In Ukraine, bankruptcy was and remains a way to achieve goals which, as a rule, are not related to restoration of a debtor's solvency. This approach forms the legal culture and law-enforcement practice in this sphere. Since introduction of long-overdue legislative amendments is being successfully blocked in Parliament, the new Supreme Court, consisting of experts who are very familiar with this issue, should impose order in the bankruptcy processes
Bankruptcy procedures in our country are universal instruments, with the help of which a much more extensive list of tasks is solved than it is stipulated in a special law. On the one hand, it is the favored method of debt repayment though, on the other hand, bankruptcy procedures are quite successfully used by a debtor to avoid responsibility and not to fulfill its debt obligations. Moreover, there are often cases when attempts at unfriendly seizing of a business, as well as counteraction to it, are disguised as bankruptcy. All pursue their own market objectives. Real restoration of a debtor's solvency is remembered last of all, if it’s remembered at all. Cases including the value of an enterprise (its reputation in the market) are extremely rare.

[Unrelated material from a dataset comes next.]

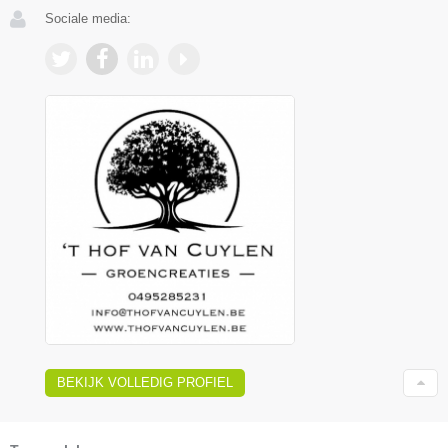
Sociale media:
BEKIJK VOLLEDIG PROFIEL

The attempt to create legal relations in this field more civilized was undertaken in the Law On Financial Restructuring, but for various reasons it did not work. As a result, in the current circumstances absolutely all enterprises that had or have loans from banks can be considered potential defendants in bankruptcy proceedings. This creates a sufficiently favorable landscape for developing a professional community of insolvency officers, as well as related infrastructure: auditors, appraisers and, of course, law firms specializing in supporting bankruptcy procedures.
Let's be objective: it’s now extremely difficult for the classic insolvency officer to provide professional and, most importantly, efficient services. He must be a good economist, lawyer, an accountant, an auditor, an appraiser, and a manager all in one person. From our point of view, it is impossible to cope alone with such an array of tasks. An insolvency officer can effectively exercise his powers only as part of a large cohesive team, formed, for example, within one law firm.
Let's take a typical situation. The insolvency officer appointed to an enterprise should take a number of actions requiring financial resources, which he does not have. Accordingly, he needs to attract funds from somewhere to at least ensure the security of the entrusted property. In addition, he needs to evaluate this property, enlist lawyers, as it is simply impossible to take part in all trials alone. A big team can cope with it, but not a lone wolf.
SUBJECT TO REVERSAL
Judging by established practice, the role of insolvency officer is becoming increasingly significant. The courts have finally begun to take the side of insolvency officers in disputes on declaring transactions invalid and on denial of a debtor's property actions. This is a very progressive practice that returns meaning to the work of insolvency officer in reality. It is no secret to anyone that there are common situations everywhere when an enterprise is released in advance from all its assets and the insolvency officer is provided with an empty shell. Now, provisions of Article 20 of the Law on Bankruptcy are becoming a real working tool, supplementing general rules of civil legislation on nullity of transactions (which cannot be effectively applied to all options of a debtor's asset recovery). The driver for forming such practice should be recognized the active position of the Deposit Insurance Fund with relation to the contracts of banks transferred to its handling.
This is confirmed by the decision adopted by the Supreme Court of Ukraine (case No. 3-304гс16) last year, in which the provisions of the legislation on bankruptcy became priority ones in relation to general provisions of legislation on grounds of invalidity of transactions.
DIFFICULTIES IN IMPLEMENTATION
However, the positive practice in cases for invalidity of transactions is rather an exception in the general array of problems which involve bankruptcy proceedings. In addition to general imperfections in legislation and a variety of procedural counteractions (which must be suppressed by updated procedural legislation), the imperfection of procedures on sale of property should definitely be mentioned in a standard set of problems.
On the one hand, the process of the entry of an insolvency officer to the bidding is regulated to the maximum: it is necessary to get the permission of a pledge creditor, to carry out unnecessary estimates, it is not clear why an enterprise should be auctioned as an integral property complex for some fabulous amount. It is a waste of scarce time, which is not enough, first and foremost for the creditors. But regulation is much softer directly at the trading stage, which enables the selling of assets at scandalous prices, frankly below market ones. In addition, court practice in these matters remains rather controversial.
It seems that the new Supreme Court, consisting of experts who are well familiar with all controversial issues, will impose order on law-enforcement practice. As for legislative changes, they are certainly required. The relevant draft law has already been developed, but its consideration has been blocked in Parliament for several years now. We do not see potential in the current membership of Parliament to adopt long-overdue changes for settlement in the field of bankruptcy. Whatever anyone says, the number of bankruptcies in our country is unlikely to become noticeably less. This is still one of the most attractive areas of the legal market, which has not least stimulated us to unite teams and strengthen our expertise in unison.